DATA TO USE>
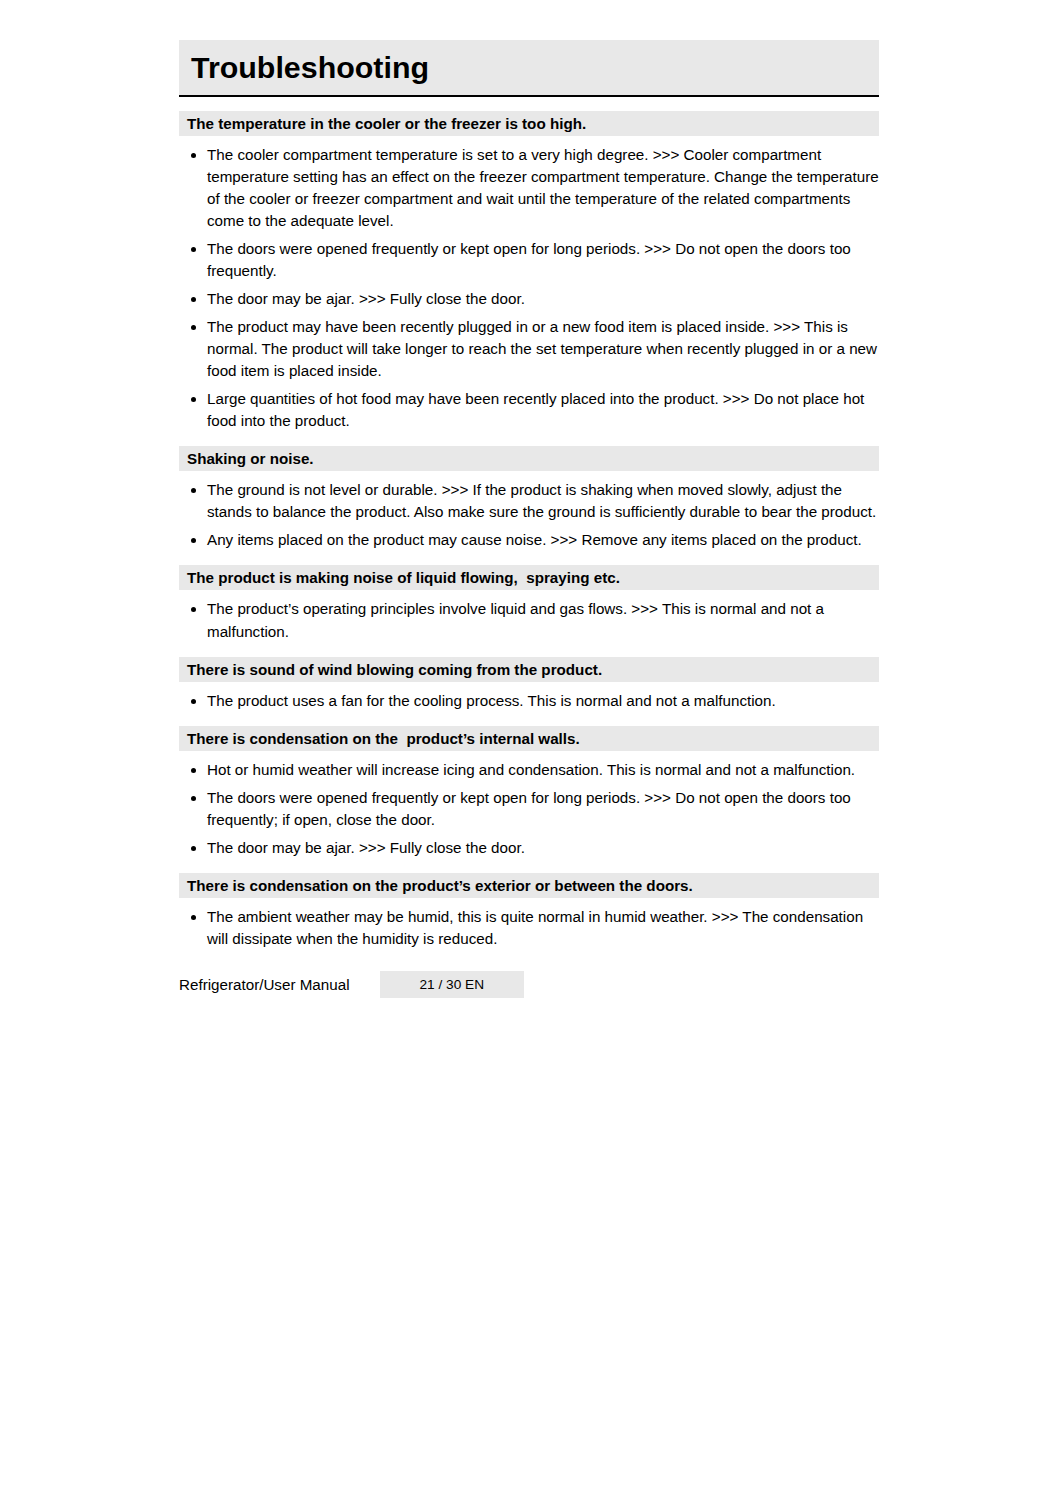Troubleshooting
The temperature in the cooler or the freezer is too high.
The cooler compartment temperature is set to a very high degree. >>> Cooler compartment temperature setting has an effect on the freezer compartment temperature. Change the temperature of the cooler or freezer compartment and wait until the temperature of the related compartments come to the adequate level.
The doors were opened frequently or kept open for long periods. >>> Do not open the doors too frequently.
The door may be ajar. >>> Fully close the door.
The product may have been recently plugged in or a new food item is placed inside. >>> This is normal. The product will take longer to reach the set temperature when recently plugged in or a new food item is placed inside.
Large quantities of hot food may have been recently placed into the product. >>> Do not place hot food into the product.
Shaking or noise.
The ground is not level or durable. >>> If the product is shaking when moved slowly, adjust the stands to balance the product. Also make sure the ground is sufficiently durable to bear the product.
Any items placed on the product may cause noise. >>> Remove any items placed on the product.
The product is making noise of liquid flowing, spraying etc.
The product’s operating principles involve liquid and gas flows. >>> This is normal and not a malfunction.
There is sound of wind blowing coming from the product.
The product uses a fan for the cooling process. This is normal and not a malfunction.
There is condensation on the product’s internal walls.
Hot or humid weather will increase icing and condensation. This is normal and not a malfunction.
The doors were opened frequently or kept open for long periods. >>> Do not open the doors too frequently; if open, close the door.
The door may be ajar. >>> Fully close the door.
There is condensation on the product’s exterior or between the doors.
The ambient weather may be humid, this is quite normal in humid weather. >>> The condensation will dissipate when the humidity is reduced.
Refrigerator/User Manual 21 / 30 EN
...
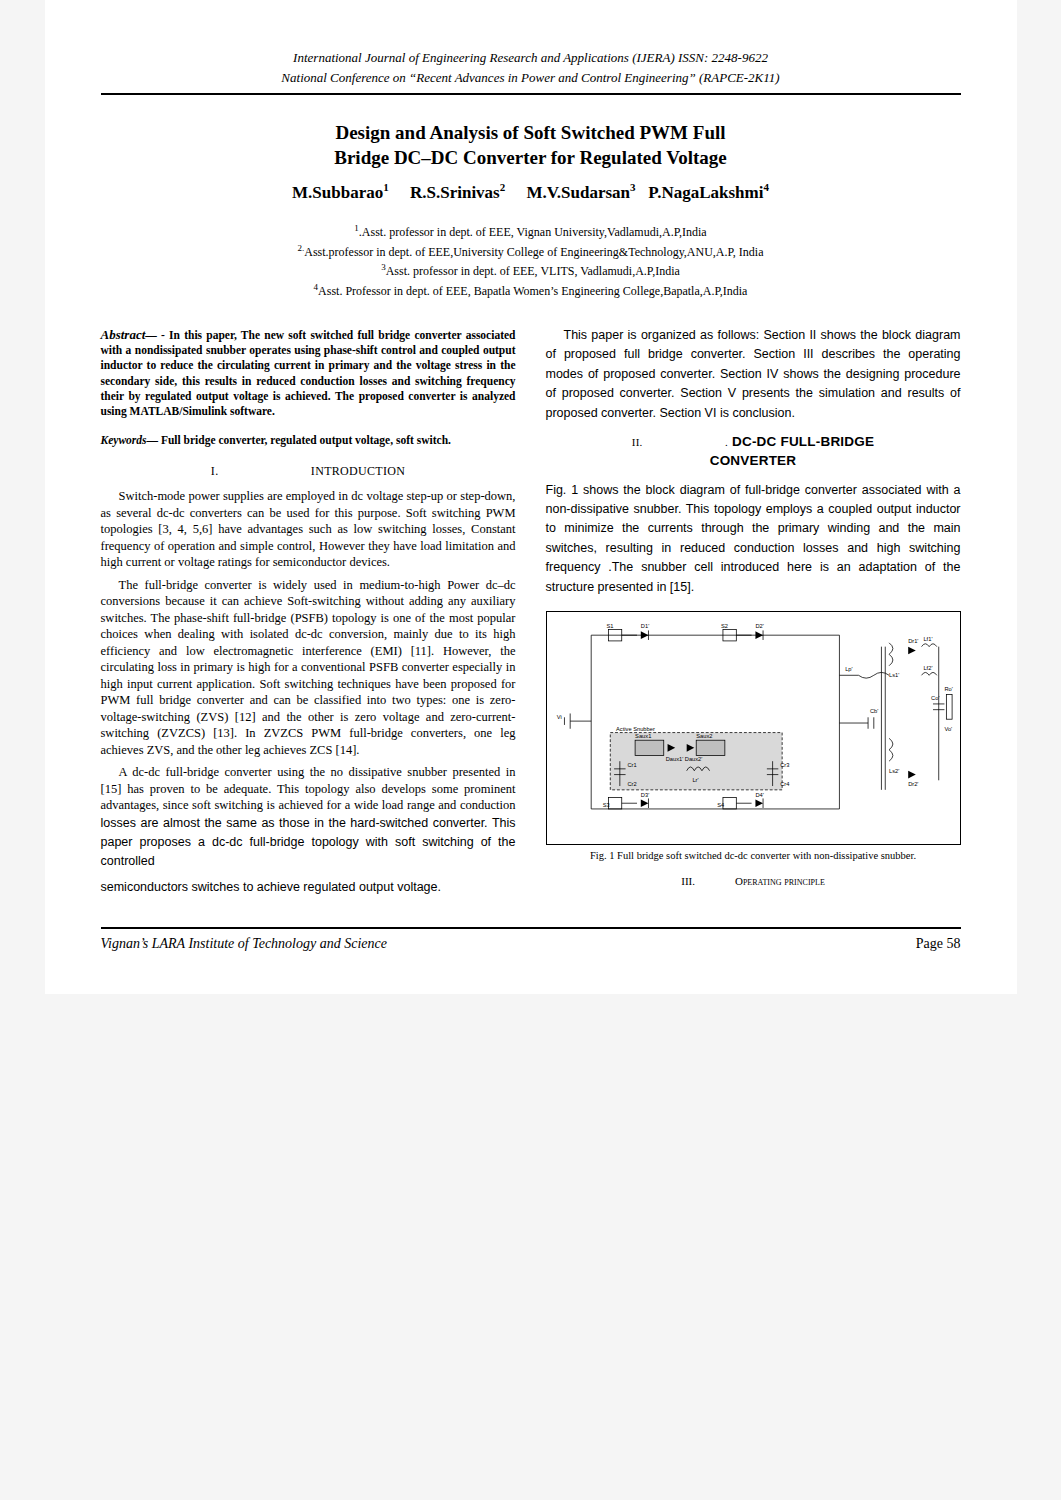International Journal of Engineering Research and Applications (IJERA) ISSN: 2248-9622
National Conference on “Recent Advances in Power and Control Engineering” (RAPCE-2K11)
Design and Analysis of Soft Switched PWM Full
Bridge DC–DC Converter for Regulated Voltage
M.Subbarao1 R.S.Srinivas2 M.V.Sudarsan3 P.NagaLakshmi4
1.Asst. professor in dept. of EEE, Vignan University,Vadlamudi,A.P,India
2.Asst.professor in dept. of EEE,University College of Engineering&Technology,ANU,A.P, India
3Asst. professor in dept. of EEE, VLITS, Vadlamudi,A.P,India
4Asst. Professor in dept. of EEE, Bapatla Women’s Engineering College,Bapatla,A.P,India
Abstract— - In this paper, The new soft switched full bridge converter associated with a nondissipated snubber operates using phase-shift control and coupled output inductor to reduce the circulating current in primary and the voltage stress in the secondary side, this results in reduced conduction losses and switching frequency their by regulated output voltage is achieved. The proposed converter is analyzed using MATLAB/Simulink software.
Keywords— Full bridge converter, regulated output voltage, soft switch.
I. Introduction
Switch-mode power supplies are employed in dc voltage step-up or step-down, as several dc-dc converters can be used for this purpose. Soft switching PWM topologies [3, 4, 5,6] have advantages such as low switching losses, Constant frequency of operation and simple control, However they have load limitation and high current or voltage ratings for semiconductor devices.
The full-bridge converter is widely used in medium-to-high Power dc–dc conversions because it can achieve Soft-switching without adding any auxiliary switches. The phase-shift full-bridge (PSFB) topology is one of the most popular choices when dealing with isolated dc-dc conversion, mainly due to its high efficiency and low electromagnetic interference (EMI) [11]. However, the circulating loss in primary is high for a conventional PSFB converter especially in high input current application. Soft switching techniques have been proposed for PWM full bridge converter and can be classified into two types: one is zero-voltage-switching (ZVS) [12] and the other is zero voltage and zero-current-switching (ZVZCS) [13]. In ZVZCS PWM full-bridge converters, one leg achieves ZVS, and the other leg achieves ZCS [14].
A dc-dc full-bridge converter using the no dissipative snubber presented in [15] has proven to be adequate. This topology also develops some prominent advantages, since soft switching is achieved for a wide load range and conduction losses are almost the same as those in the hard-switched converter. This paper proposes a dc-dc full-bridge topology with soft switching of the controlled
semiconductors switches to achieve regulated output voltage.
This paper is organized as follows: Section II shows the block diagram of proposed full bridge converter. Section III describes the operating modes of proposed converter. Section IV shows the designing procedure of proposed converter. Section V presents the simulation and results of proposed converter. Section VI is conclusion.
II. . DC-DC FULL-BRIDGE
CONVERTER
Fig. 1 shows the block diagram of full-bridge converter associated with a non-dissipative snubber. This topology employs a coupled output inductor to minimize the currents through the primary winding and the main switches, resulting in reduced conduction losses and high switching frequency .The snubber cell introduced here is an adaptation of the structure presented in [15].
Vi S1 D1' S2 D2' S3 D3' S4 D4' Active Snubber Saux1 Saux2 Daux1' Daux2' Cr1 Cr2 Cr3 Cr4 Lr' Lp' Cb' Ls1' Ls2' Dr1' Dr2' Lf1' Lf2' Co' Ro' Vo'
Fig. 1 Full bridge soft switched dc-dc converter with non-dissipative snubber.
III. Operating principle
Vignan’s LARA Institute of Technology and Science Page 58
---
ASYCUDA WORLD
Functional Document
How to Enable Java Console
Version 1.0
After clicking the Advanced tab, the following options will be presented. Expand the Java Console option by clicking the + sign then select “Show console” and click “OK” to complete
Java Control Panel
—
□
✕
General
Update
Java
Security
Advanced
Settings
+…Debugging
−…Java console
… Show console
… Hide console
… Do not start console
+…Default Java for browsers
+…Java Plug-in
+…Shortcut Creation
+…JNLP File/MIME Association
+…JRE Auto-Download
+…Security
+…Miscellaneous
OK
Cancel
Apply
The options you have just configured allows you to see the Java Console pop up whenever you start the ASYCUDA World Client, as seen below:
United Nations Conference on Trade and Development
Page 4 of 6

YOUR OBJECTIVE>
Report how many lines in the listing above hold the string "Vadlamudi", giving the number and no other words.

ANSWER SPACE>
2